FOCUS - frammenti di neorealismo nel cinema Indiano - The Discipline di Prahas N

 

Il grande pubblico occidentale, quando pensa al cinema indiano, pensa immediatamente a Bollywood: comincia a visualizzare nella mente uno stereotipo esotico che lascia supporre film in abiti tradizionali, buoni sentimenti e tanti colori sgargianti che avvolgono dive e divi di bell'aspetto i quali a un certo punto del film, quasi senza alcun motivo, cominciano a ballare all'interno di una grandiosa coreografia;


 Ovviamente non c'è nulla di più sbagliato che tentare di racchiudere una società in uno stereotipo; questo discorso vale ancora di più per una cultura così ricca e complessa, così densa di storia e contraddizioni come è quella indiana.

Il Sipontum Arthouse International Film Festival è stato testimone, per esempio, dello stato di salute di una cinematografia di altissima qualità e ricca di sfumature differenti. Un cinema fisico, metafisico, politico e filosofico; insomma, abbiamo visto tutto tranne quello che ci aspettavamo (lo stereotipo bollywoodiano). Abbiamo scoperto che il cinema fatto in Kerala non è esattamente uguale a quello fatto nel Tamil Nadu che non simile al cinema Bengalese...

Ed è così che, tra le tante splendide sorprese che ci sono giunte, The Discipline (Shiksha è il titolo originale), ci consegna un altro tassello importante, un'altra sfumatura che ancora non avevamo percepito in questo complesso mosaico cinematografico che è l'India. Nel film diretto da Prahas N (premiato per la sua regia solida e matura) è possibile rinvenire i semi di un approccio cinematografico che possiamo definire neorealista.


 Il film ha una trama piuttosto esile: la vicenda è collocata negli anni novanta, in un collegio "postcoloniale" in cui una severa insegnante impartisce lezioni e punizioni corporali ai suoi studenti. La docente è severa ma in buona fede, tanto che non attira l'odio dei suoi ragazzi.



La sottile trama è un pretesto per indagare quelli che lo stesso regista definisce processi assurdi di autocostruzione (self-making process), rivelando le difficoltà e le contraddizioni dei processi di modernizzazione post coloniale. Tutto ciò è sotteso alle immagini che scorrono nel film secondo dinamiche di quitidianità legate alla vita dei ragazzi (che restano dei ragazzi giustamente inclini al gioco in ogni condizione e situazione).

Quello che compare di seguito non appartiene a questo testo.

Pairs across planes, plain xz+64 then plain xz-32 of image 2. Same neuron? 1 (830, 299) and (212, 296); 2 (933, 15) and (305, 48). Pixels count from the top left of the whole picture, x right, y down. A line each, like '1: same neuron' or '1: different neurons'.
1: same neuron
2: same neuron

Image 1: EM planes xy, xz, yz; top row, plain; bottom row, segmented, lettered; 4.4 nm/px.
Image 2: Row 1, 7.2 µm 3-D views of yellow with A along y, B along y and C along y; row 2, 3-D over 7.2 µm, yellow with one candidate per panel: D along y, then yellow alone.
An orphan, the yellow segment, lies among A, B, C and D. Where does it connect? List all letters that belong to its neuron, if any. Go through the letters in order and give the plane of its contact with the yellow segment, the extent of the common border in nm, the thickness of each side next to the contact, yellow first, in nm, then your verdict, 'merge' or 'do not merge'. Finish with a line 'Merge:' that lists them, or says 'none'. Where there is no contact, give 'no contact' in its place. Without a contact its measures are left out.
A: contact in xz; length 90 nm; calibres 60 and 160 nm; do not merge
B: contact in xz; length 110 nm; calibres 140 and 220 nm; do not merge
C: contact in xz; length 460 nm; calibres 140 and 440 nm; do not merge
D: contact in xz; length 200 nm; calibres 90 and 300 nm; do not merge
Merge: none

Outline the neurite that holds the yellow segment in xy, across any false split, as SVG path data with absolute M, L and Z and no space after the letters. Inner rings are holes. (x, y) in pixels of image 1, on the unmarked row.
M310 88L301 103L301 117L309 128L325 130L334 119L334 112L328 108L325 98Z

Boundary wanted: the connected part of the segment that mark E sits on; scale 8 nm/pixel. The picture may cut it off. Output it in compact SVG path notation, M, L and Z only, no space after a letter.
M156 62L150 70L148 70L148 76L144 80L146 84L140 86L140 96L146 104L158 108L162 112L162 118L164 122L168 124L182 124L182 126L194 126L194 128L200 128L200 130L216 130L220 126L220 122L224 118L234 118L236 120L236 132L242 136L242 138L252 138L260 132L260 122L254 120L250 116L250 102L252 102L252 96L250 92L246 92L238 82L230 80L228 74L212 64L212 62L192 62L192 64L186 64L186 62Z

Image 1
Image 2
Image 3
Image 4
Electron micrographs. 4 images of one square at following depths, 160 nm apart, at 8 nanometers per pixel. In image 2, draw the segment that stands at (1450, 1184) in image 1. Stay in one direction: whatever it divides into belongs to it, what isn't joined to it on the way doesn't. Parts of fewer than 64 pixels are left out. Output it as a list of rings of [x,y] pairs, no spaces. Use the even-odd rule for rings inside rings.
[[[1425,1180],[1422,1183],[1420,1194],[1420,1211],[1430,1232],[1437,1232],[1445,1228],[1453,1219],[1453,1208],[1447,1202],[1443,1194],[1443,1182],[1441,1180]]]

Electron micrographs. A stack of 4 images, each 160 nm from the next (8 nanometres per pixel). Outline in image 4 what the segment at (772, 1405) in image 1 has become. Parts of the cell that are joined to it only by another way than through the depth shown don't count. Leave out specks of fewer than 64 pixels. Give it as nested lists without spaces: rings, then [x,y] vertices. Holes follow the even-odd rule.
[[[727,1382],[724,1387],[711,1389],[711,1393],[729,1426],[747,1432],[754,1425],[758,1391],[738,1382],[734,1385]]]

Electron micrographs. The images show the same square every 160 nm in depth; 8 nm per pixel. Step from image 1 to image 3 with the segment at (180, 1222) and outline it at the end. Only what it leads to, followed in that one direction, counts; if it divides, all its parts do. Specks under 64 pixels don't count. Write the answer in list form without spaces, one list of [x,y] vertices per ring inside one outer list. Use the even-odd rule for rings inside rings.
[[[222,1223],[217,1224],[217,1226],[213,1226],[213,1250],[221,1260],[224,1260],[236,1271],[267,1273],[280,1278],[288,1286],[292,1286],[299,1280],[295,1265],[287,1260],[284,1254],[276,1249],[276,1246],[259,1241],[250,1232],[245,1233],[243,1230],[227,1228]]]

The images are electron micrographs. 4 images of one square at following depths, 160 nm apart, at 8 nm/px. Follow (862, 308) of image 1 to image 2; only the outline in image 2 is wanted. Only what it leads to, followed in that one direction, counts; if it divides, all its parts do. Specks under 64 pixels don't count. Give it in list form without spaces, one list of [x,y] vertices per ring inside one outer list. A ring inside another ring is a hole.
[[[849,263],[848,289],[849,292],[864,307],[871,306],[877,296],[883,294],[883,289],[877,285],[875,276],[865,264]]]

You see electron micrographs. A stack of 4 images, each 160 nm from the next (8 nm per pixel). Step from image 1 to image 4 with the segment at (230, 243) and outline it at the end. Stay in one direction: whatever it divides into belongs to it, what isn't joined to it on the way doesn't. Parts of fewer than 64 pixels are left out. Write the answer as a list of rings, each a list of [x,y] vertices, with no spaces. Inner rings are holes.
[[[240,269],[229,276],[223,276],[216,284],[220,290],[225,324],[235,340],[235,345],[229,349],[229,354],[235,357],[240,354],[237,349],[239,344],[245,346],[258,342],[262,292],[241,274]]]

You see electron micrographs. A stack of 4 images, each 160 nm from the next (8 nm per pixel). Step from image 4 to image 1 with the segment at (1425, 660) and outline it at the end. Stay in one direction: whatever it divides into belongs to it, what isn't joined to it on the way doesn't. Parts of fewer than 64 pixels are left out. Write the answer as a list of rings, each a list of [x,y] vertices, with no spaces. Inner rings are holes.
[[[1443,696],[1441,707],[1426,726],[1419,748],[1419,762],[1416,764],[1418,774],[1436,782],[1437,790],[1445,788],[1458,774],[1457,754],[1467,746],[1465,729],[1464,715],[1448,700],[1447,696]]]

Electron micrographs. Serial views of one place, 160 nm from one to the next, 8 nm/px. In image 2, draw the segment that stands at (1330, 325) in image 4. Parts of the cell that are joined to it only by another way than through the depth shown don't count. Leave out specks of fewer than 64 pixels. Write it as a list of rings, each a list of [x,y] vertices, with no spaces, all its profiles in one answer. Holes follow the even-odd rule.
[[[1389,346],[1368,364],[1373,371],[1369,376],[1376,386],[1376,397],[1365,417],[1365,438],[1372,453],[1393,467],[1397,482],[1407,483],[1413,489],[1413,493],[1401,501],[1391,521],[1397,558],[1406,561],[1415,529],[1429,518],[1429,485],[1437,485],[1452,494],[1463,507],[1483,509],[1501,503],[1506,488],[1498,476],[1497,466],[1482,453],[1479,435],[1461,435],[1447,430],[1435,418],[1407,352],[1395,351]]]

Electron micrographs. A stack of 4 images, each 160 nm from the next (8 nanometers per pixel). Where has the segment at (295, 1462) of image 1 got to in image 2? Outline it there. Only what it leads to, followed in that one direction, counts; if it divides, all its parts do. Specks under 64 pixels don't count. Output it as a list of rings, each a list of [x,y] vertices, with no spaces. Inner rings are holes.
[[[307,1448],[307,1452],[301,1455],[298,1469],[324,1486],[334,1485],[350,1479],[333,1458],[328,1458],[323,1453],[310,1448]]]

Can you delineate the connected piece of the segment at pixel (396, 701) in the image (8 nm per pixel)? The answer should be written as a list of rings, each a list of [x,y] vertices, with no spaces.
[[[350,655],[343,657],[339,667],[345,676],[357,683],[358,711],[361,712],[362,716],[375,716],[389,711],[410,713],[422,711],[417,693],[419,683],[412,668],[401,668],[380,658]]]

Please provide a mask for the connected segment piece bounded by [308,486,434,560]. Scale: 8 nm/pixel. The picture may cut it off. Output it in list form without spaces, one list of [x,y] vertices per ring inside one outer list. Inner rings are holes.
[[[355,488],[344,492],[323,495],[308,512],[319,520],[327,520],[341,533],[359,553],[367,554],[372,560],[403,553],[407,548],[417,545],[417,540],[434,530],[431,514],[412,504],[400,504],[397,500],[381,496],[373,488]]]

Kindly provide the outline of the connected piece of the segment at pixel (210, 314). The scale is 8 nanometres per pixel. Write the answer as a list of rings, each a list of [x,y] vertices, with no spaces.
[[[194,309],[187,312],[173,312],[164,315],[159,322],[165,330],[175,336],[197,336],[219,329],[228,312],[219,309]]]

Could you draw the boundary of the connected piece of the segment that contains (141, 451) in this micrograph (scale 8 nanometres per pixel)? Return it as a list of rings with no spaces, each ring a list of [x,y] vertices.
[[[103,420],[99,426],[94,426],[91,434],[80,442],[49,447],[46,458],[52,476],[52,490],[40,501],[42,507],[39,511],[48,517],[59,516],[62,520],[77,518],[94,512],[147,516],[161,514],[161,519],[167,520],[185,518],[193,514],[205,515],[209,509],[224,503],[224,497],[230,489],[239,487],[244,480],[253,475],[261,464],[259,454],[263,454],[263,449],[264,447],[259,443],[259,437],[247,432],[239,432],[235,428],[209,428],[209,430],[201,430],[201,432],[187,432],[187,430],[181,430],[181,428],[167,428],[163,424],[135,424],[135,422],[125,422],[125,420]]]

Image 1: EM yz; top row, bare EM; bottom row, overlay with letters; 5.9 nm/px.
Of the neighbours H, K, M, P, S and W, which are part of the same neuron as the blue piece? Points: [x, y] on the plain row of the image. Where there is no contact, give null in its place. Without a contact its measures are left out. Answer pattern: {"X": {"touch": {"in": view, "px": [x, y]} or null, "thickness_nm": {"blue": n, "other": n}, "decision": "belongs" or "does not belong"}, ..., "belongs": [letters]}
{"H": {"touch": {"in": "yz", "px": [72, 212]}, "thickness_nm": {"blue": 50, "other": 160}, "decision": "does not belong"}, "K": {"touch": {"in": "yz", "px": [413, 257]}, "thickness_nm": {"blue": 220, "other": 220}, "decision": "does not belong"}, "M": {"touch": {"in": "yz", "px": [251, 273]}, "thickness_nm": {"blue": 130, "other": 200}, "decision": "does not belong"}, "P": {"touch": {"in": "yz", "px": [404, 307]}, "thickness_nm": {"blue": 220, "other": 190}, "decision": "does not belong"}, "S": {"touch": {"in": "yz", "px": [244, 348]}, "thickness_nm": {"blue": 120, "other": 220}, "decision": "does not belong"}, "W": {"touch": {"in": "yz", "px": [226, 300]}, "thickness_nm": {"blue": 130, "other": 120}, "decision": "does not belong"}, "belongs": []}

Lo stile secco e preciso del film trova una sponda utile nelle interpretazioni eccellenti di tutti gli interpreti; i ragazzi sono meravigliosi e credibili.
 


Il film si è aggiudicato due premi: un premio alla regia e una alla fotografia. Resta un'opera interessante e problematica che non ha mancato di suscitare interesse nel pubblico durante la proiezione dal vivo al Sipontum Arthouse International Film Festival.

Un film capace di aggiornare il "modo neorealista" di fare cinema e getta un ponte verso questo genere di film. Si intuisce in filigrana un'altra parentela più sottile (e in un certo senso inquietante), tra The Discipline e Il Nastro bianco di Haneke.

Lo aveva già detto Vittorio De Sica e questo film lo ribadisce: qualunque cosa facciamo, ricordiamoci sempre che "i bambini ci guardano".